> [What you have to do]: Return every one of the following lines word for word, changing nothing.

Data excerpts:
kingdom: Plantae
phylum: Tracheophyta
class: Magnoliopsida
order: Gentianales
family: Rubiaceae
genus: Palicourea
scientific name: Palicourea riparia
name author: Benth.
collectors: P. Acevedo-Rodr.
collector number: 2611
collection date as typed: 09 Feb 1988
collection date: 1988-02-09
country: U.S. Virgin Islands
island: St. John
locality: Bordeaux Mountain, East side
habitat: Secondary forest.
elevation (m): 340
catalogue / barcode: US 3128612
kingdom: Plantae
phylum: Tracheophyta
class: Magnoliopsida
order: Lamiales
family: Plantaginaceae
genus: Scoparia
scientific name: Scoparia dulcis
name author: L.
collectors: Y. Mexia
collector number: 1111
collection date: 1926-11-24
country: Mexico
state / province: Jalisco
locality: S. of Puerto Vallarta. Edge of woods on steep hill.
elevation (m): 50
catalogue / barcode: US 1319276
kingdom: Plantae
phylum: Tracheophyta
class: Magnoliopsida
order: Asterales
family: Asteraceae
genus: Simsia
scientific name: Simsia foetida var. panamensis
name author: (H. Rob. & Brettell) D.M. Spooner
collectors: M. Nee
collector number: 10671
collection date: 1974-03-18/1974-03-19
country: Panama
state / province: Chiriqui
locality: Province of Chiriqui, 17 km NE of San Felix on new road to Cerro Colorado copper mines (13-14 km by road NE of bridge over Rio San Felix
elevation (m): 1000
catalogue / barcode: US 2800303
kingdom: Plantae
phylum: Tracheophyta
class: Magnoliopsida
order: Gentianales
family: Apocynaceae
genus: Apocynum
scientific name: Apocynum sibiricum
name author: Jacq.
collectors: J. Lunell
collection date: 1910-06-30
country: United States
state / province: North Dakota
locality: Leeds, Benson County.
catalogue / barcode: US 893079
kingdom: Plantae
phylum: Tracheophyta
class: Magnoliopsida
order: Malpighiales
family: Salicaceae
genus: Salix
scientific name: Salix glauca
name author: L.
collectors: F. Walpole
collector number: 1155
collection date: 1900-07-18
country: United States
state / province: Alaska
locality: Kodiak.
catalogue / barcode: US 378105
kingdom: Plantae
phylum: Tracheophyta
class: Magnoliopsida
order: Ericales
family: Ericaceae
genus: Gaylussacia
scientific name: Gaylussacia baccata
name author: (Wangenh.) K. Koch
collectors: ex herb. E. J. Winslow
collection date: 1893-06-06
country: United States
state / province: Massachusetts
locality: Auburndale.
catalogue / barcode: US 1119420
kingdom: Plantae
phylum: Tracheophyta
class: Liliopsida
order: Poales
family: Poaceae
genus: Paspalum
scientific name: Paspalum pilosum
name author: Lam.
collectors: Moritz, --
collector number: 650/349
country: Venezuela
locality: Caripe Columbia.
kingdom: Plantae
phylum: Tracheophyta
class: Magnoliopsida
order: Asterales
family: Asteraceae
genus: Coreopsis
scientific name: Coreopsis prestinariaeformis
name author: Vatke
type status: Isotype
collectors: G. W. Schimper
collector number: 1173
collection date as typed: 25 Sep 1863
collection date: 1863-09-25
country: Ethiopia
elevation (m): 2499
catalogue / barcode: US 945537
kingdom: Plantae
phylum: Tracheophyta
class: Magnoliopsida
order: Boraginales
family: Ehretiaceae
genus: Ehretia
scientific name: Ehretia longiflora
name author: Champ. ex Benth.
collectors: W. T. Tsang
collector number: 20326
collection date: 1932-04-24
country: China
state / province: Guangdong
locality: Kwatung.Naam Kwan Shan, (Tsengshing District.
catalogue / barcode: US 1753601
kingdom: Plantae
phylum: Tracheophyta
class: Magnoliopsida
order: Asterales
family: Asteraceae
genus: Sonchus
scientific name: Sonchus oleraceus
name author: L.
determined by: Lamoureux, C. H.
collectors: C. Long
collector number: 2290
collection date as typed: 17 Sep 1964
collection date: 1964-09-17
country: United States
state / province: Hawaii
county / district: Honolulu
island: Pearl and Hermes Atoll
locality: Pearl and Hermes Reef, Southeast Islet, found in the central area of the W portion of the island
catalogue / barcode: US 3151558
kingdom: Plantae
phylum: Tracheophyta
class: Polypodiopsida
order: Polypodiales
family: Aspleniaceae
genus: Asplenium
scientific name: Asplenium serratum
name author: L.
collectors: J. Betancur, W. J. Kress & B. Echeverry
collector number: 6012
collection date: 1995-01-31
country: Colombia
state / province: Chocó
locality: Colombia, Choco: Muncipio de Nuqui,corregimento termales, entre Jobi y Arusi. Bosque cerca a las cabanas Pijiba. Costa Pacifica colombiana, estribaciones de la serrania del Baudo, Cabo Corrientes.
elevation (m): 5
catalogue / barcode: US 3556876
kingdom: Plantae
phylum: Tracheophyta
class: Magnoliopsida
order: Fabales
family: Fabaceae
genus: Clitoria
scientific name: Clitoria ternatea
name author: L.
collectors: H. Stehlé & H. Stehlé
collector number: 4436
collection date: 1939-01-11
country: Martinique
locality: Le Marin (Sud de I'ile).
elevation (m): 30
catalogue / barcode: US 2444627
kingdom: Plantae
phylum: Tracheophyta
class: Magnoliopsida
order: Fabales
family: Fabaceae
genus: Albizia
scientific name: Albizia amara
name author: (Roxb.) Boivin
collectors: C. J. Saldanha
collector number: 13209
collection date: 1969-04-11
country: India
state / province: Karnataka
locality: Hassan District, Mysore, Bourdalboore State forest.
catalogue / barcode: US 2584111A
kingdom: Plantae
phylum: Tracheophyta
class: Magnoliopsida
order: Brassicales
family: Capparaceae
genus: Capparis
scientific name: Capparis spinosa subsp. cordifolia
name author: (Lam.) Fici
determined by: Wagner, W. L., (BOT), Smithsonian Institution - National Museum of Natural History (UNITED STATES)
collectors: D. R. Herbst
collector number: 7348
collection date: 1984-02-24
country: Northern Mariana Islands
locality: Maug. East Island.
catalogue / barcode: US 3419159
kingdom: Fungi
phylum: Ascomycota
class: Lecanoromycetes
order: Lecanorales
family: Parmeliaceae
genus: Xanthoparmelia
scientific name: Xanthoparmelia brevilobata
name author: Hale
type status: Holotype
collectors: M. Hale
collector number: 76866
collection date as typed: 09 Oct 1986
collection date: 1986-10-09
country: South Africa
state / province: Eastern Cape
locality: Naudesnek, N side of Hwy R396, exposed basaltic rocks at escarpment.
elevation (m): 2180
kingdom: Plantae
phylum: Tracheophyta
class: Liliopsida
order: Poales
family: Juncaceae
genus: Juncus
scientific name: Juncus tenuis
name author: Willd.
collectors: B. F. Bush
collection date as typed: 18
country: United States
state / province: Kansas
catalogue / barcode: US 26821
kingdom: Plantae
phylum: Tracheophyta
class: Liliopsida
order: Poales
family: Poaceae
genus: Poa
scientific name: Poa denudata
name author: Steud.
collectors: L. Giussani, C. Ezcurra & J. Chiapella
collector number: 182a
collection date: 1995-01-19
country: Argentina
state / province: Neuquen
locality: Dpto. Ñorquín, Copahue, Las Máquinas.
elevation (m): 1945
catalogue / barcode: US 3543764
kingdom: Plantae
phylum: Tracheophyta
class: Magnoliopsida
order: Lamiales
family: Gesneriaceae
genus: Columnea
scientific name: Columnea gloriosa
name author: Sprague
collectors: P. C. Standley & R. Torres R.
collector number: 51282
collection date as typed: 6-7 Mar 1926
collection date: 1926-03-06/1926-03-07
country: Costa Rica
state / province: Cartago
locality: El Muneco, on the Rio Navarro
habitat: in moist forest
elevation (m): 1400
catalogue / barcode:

> [Exercise output]:
kingdom: Plantae
phylum: Tracheophyta
class: Magnoliopsida
order: Gentianales
family: Rubiaceae
genus: Palicourea
scientific name: Palicourea riparia
name author: Benth.
collectors: P. Acevedo-Rodr.
collector number: 2611
collection date as typed: 09 Feb 1988
collection date: 1988-02-09
country: U.S. Virgin Islands
island: St. John
locality: Bordeaux Mountain, East side
habitat: Secondary forest.
elevation (m): 340
catalogue / barcode: US 3128612
kingdom: Plantae
phylum: Tracheophyta
class: Magnoliopsida
order: Lamiales
family: Plantaginaceae
genus: Scoparia
scientific name: Scoparia dulcis
name author: L.
collectors: Y. Mexia
collector number: 1111
collection date: 1926-11-24
country: Mexico
state / province: Jalisco
locality: S. of Puerto Vallarta. Edge of woods on steep hill.
elevation (m): 50
catalogue / barcode: US 1319276
kingdom: Plantae
phylum: Tracheophyta
class: Magnoliopsida
order: Asterales
family: Asteraceae
genus: Simsia
scientific name: Simsia foetida var. panamensis
name author: (H. Rob. & Brettell) D.M. Spooner
collectors: M. Nee
collector number: 10671
collection date: 1974-03-18/1974-03-19
country: Panama
state / province: Chiriqui
locality: Province of Chiriqui, 17 km NE of San Felix on new road to Cerro Colorado copper mines (13-14 km by road NE of bridge over Rio San Felix
elevation (m): 1000
catalogue / barcode: US 2800303
kingdom: Plantae
phylum: Tracheophyta
class: Magnoliopsida
order: Gentianales
family: Apocynaceae
genus: Apocynum
scientific name: Apocynum sibiricum
name author: Jacq.
collectors: J. Lunell
collection date: 1910-06-30
country: United States
state / province: North Dakota
locality: Leeds, Benson County.
catalogue / barcode: US 893079
kingdom: Plantae
phylum: Tracheophyta
class: Magnoliopsida
order: Malpighiales
family: Salicaceae
genus: Salix
scientific name: Salix glauca
name author: L.
collectors: F. Walpole
collector number: 1155
collection date: 1900-07-18
country: United States
state / province: Alaska
locality: Kodiak.
catalogue / barcode: US 378105
kingdom: Plantae
phylum: Tracheophyta
class: Magnoliopsida
order: Ericales
family: Ericaceae
genus: Gaylussacia
scientific name: Gaylussacia baccata
name author: (Wangenh.) K. Koch
collectors: ex herb. E. J. Winslow
collection date: 1893-06-06
country: United States
state / province: Massachusetts
locality: Auburndale.
catalogue / barcode: US 1119420
kingdom: Plantae
phylum: Tracheophyta
class: Liliopsida
order: Poales
family: Poaceae
genus: Paspalum
scientific name: Paspalum pilosum
name author: Lam.
collectors: Moritz, --
collector number: 650/349
country: Venezuela
locality: Caripe Columbia.
kingdom: Plantae
phylum: Tracheophyta
class: Magnoliopsida
order: Asterales
family: Asteraceae
genus: Coreopsis
scientific name: Coreopsis prestinariaeformis
name author: Vatke
type status: Isotype
collectors: G. W. Schimper
collector number: 1173
collection date as typed: 25 Sep 1863
collection date: 1863-09-25
country: Ethiopia
elevation (m): 2499
catalogue / barcode: US 945537
kingdom: Plantae
phylum: Tracheophyta
class: Magnoliopsida
order: Boraginales
family: Ehretiaceae
genus: Ehretia
scientific name: Ehretia longiflora
name author: Champ. ex Benth.
collectors: W. T. Tsang
collector number: 20326
collection date: 1932-04-24
country: China
state / province: Guangdong
locality: Kwatung.Naam Kwan Shan, (Tsengshing District.
catalogue / barcode: US 1753601
kingdom: Plantae
phylum: Tracheophyta
class: Magnoliopsida
order: Asterales
family: Asteraceae
genus: Sonchus
scientific name: Sonchus oleraceus
name author: L.
determined by: Lamoureux, C. H.
collectors: C. Long
collector number: 2290
collection date as typed: 17 Sep 1964
collection date: 1964-09-17
country: United States
state / province: Hawaii
county / district: Honolulu
island: Pearl and Hermes Atoll
locality: Pearl and Hermes Reef, Southeast Islet, found in the central area of the W portion of the island
catalogue / barcode: US 3151558
kingdom: Plantae
phylum: Tracheophyta
class: Polypodiopsida
order: Polypodiales
family: Aspleniaceae
genus: Asplenium
scientific name: Asplenium serratum
name author: L.
collectors: J. Betancur, W. J. Kress & B. Echeverry
collector number: 6012
collection date: 1995-01-31
country: Colombia
state / province: Chocó
locality: Colombia, Choco: Muncipio de Nuqui,corregimento termales, entre Jobi y Arusi. Bosque cerca a las cabanas Pijiba. Costa Pacifica colombiana, estribaciones de la serrania del Baudo, Cabo Corrientes.
elevation (m): 5
catalogue / barcode: US 3556876
kingdom: Plantae
phylum: Tracheophyta
class: Magnoliopsida
order: Fabales
family: Fabaceae
genus: Clitoria
scientific name: Clitoria ternatea
name author: L.
collectors: H. Stehlé & H. Stehlé
collector number: 4436
collection date: 1939-01-11
country: Martinique
locality: Le Marin (Sud de I'ile).
elevation (m): 30
catalogue / barcode: US 2444627
kingdom: Plantae
phylum: Tracheophyta
class: Magnoliopsida
order: Fabales
family: Fabaceae
genus: Albizia
scientific name: Albizia amara
name author: (Roxb.) Boivin
collectors: C. J. Saldanha
collector number: 13209
collection date: 1969-04-11
country: India
state / province: Karnataka
locality: Hassan District, Mysore, Bourdalboore State forest.
catalogue / barcode: US 2584111A
kingdom: Plantae
phylum: Tracheophyta
class: Magnoliopsida
order: Brassicales
family: Capparaceae
genus: Capparis
scientific name: Capparis spinosa subsp. cordifolia
name author: (Lam.) Fici
determined by: Wagner, W. L., (BOT), Smithsonian Institution - National Museum of Natural History (UNITED STATES)
collectors: D. R. Herbst
collector number: 7348
collection date: 1984-02-24
country: Northern Mariana Islands
locality: Maug. East Island.
catalogue / barcode: US 3419159
kingdom: Fungi
phylum: Ascomycota
class: Lecanoromycetes
order: Lecanorales
family: Parmeliaceae
genus: Xanthoparmelia
scientific name: Xanthoparmelia brevilobata
name author: Hale
type status: Holotype
collectors: M. Hale
collector number: 76866
collection date as typed: 09 Oct 1986
collection date: 1986-10-09
country: South Africa
state / province: Eastern Cape
locality: Naudesnek, N side of Hwy R396, exposed basaltic rocks at escarpment.
elevation (m): 2180
kingdom: Plantae
phylum: Tracheophyta
class: Liliopsida
order: Poales
family: Juncaceae
genus: Juncus
scientific name: Juncus tenuis
name author: Willd.
collectors: B. F. Bush
collection date as typed: 18
country: United States
state / province: Kansas
catalogue / barcode: US 26821
kingdom: Plantae
phylum: Tracheophyta
class: Liliopsida
order: Poales
family: Poaceae
genus: Poa
scientific name: Poa denudata
name author: Steud.
collectors: L. Giussani, C. Ezcurra & J. Chiapella
collector number: 182a
collection date: 1995-01-19
country: Argentina
state / province: Neuquen
locality: Dpto. Ñorquín, Copahue, Las Máquinas.
elevation (m): 1945
catalogue / barcode: US 3543764
kingdom: Plantae
phylum: Tracheophyta
class: Magnoliopsida
order: Lamiales
family: Gesneriaceae
genus: Columnea
scientific name: Columnea gloriosa
name author: Sprague
collectors: P. C. Standley & R. Torres R.
collector number: 51282
collection date as typed: 6-7 Mar 1926
collection date: 1926-03-06/1926-03-07
country: Costa Rica
state / province: Cartago
locality: El Muneco, on the Rio Navarro
habitat: in moist forest
elevation (m): 1400
catalogue / barcode:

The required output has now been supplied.